Scorsese the film lover is now also Scorsese the DVD QC man. He adds interesting and unusual extras to his DVDs and makes sure they look as good as possible. At $14, the DVD edition of Taxi Driver currently available is a gift from the film gods. You get a clean print of the film that has been mastered to very high standards, which should be enough. But the extras are a feast. First is a riveting, 71-minute "making-of" feature that includes extensive interviews with Scorsese, De Niro, Foster, Cybill Shepherd, and Albert Brooks. Cinematographer Michael Chapman shows in detail how he got the tracking shot toward the end of the film, and the wild makeup man Dick Smith tells how he got those realistic scenes of gore back before CGI. Another feature lets you leave the film and go to the same point in Schrader’s script, then resume the film. It’s seamless, and a great education for aspiring film writers. Scorsese storyboards every scene in every one of his films, and all of his storyboards for Taxi Driver are included here. It’s a long peek into the mind of an impressive artist. The only thing missing would be a film score-only track so that we could better appreciate the illuminating work of the legendary composer Bernard Herrmann, who died the final night of recording the score.

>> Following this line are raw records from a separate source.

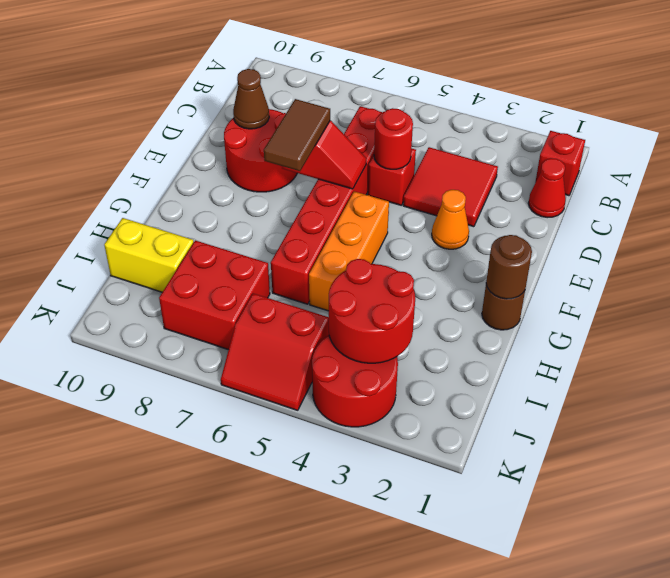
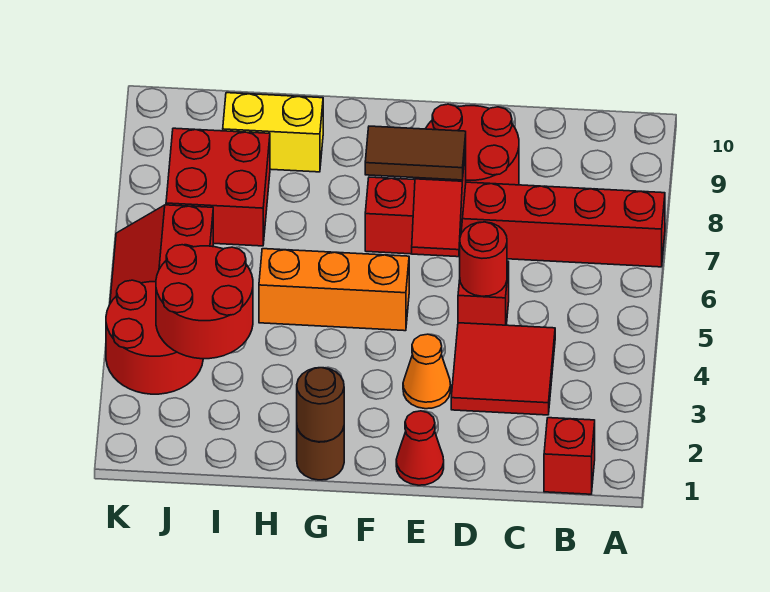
red 1x1 cone [528,158,566,218] -> red 1x1 cone moved to [396,411,444,485]
red 1x6 brick [271,106,382,304] -> red 1x6 brick moved to [365,177,665,267]
brown 1x1 cone [233,69,269,129] -> none
yellow 1x2 brick [104,218,194,292] -> yellow 1x2 brick turned to [223,93,323,172]

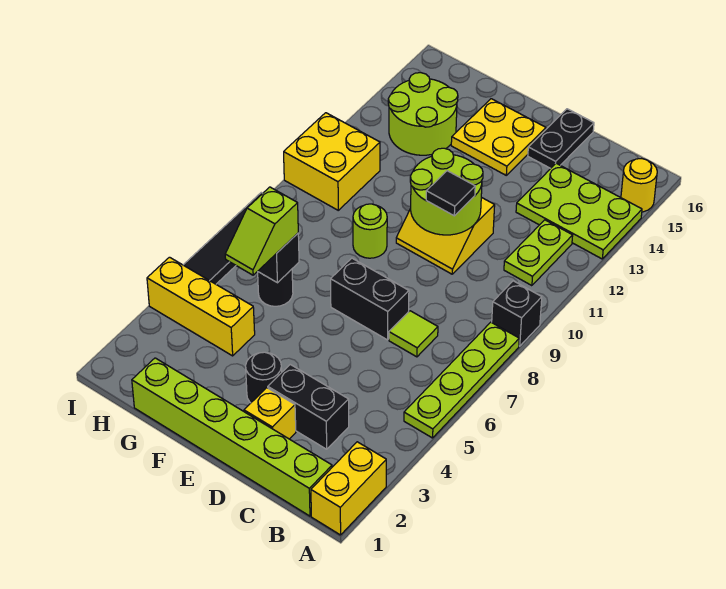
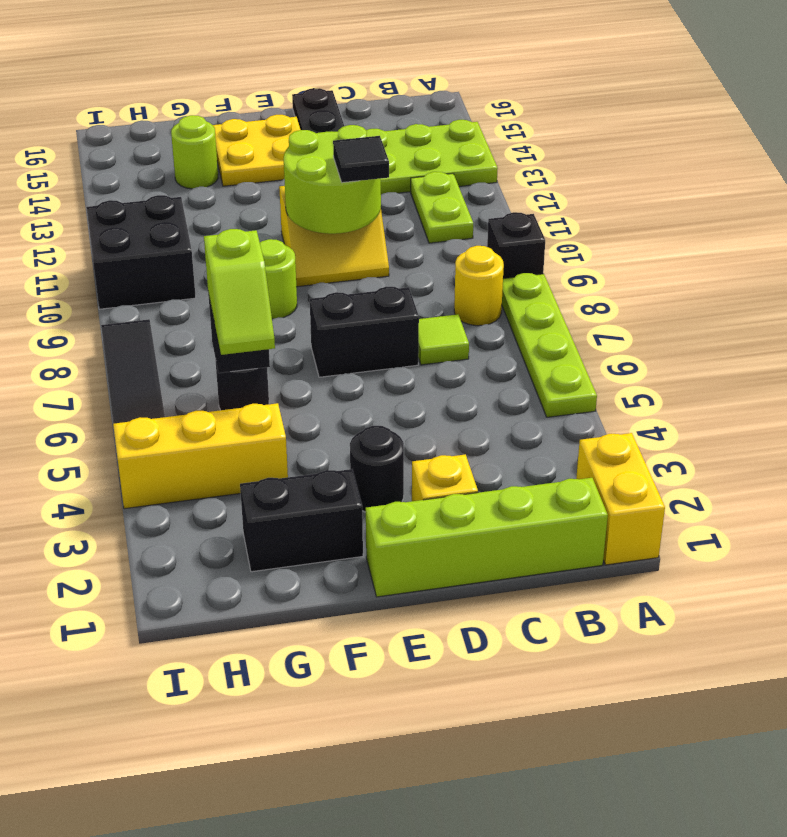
yellow 1x1 round brick [621,159,657,212] -> yellow 1x1 round brick moved to [454,246,504,326]
lime 1x6 brick [132,358,332,516] -> lime 1x4 brick [366,478,608,597]
black 1x2 brick [268,365,349,449] -> black 1x2 brick moved to [240,469,363,572]
lime 2x2 round brick [388,73,458,155] -> lime 1x1 round brick [171,115,218,189]
yellow 2x2 brick [284,113,380,210] -> black 2x2 brick [86,195,196,309]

Artists hope to enlighten. What finally cements Taxi Driver’s importance is that we all walk past a Travis Bickle every day -- people on the street who are downtrodden, outcast, mentally off-kilter. It’s as Bickle says: "Loneliness has followed me my whole life, everywhere. In bars, in cars, sidewalks, stores, everywhere. There’s no escape. I’m God’s lonely man." Where others might scream or cry these words, Bickle is so beaten down that he can muster only a little outrage. Sympathy, forgiveness, tolerance, and love are words that would never occur to him.

Anywhere there is a young man who feels like Travis Bickle, there is a ticking time bomb, whether he’s a terrorist or a high school kid with a gun. You stop insanity by first understanding it, then acting on that understanding. Taxi Driver helps us understand.